[Input material]

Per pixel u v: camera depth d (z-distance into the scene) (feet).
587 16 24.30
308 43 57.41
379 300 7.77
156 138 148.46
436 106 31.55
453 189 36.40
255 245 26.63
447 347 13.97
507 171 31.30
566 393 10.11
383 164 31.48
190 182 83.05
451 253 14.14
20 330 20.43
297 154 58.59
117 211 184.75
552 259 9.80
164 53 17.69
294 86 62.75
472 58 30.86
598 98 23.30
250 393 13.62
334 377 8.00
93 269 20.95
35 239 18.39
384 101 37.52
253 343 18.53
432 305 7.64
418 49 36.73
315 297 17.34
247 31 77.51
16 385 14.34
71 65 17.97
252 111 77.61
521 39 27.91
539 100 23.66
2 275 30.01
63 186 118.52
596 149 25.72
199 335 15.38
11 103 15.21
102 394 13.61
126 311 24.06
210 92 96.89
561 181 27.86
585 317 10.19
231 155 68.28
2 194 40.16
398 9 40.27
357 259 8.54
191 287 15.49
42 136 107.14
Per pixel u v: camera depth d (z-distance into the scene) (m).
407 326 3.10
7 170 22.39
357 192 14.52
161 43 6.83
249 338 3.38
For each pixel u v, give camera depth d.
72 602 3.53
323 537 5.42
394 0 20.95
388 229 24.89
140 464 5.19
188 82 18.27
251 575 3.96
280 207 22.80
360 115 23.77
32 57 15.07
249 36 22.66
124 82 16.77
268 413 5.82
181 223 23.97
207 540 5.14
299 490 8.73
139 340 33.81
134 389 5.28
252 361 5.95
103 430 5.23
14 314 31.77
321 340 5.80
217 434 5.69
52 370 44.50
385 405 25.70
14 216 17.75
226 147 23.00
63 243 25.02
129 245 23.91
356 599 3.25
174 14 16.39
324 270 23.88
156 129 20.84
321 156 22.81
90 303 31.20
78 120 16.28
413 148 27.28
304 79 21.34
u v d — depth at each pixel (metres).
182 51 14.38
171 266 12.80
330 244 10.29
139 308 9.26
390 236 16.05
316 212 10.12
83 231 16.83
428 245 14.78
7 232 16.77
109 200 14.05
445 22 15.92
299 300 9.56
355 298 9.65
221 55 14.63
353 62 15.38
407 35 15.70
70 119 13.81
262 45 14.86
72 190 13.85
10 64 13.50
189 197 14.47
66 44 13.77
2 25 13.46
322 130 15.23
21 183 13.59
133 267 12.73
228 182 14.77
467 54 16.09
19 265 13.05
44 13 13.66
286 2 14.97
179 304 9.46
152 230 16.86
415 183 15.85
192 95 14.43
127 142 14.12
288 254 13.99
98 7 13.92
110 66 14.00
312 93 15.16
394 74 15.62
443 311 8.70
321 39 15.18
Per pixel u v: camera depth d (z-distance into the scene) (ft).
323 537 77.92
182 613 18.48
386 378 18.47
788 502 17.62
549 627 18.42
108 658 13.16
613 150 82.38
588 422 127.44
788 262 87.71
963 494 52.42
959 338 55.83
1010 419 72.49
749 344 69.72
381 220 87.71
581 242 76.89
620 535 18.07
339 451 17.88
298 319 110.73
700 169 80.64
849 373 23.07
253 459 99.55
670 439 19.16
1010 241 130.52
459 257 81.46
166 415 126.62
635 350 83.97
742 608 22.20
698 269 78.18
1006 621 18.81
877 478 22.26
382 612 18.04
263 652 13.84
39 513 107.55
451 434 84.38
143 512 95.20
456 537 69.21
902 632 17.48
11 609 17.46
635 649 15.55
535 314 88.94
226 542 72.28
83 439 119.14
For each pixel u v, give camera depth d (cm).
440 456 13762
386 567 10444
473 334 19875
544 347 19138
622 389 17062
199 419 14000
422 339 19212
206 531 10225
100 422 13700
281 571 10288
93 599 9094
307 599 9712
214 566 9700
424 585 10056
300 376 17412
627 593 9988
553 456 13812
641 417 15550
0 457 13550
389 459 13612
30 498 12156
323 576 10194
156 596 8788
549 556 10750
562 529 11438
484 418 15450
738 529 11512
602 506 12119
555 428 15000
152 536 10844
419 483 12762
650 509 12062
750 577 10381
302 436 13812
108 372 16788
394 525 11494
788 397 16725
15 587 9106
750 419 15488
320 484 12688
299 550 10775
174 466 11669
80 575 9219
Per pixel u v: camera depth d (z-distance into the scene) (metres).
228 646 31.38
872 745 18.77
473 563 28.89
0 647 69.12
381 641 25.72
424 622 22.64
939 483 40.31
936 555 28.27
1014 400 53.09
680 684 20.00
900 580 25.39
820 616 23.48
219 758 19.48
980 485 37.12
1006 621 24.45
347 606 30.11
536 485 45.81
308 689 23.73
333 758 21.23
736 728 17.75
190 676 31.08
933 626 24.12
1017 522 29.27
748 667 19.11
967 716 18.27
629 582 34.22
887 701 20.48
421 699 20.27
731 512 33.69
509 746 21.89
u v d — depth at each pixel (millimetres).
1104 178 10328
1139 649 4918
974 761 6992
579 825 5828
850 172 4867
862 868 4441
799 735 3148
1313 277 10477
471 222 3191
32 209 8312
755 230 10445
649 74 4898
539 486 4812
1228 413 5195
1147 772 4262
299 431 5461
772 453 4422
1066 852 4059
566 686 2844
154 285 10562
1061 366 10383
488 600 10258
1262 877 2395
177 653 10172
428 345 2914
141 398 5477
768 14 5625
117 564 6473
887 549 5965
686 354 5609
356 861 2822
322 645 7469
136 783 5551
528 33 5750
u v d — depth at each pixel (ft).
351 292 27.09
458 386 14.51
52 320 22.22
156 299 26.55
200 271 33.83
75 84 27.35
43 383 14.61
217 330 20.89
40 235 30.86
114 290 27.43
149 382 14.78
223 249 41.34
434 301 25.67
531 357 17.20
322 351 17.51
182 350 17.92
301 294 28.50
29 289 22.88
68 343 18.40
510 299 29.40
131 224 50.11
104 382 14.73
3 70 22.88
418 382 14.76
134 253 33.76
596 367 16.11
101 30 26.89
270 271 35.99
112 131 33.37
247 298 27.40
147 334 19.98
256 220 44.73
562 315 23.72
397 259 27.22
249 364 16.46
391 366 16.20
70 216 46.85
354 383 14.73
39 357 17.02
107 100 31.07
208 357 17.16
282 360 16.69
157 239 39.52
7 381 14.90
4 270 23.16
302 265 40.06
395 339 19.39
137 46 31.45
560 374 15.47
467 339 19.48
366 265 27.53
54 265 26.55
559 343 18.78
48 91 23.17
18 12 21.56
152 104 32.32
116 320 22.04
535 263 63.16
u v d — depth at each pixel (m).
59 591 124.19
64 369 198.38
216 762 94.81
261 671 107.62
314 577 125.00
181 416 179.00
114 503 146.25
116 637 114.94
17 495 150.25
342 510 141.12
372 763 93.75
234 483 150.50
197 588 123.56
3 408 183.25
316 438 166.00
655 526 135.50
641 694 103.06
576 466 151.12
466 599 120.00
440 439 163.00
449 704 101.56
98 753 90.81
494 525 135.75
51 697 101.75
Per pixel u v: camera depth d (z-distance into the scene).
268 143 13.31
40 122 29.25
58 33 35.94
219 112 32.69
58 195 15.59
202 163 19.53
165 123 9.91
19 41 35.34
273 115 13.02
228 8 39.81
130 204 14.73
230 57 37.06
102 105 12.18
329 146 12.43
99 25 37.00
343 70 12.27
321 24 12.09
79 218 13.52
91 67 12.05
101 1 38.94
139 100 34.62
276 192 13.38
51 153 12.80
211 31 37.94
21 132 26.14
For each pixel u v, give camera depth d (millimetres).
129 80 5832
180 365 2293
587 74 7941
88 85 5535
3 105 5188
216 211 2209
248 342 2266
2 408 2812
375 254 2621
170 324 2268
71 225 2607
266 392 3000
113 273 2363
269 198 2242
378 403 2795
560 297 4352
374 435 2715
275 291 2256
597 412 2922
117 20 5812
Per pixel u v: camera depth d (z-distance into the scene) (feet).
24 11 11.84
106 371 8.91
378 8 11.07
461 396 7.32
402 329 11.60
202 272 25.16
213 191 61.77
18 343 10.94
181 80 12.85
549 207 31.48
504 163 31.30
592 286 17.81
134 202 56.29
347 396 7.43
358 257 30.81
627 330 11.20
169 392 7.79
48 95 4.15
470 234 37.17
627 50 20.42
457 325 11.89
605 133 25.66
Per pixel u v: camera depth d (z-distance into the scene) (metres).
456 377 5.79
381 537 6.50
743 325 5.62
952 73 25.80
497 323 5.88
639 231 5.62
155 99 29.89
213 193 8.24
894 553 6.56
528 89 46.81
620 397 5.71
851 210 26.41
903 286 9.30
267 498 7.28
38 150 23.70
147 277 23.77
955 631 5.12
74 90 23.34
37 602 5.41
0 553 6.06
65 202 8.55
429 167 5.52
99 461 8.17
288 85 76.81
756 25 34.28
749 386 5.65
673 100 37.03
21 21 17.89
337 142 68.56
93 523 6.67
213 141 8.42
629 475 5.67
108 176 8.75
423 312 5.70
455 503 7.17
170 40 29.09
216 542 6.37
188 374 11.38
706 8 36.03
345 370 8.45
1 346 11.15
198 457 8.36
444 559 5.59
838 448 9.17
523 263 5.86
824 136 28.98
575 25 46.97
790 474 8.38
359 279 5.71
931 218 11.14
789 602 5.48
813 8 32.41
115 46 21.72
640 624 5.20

[/Input material]

[Your task]
Go through the listing above line by line and say how many lines hold the word "each". Reply with that number only.

[Task output]
7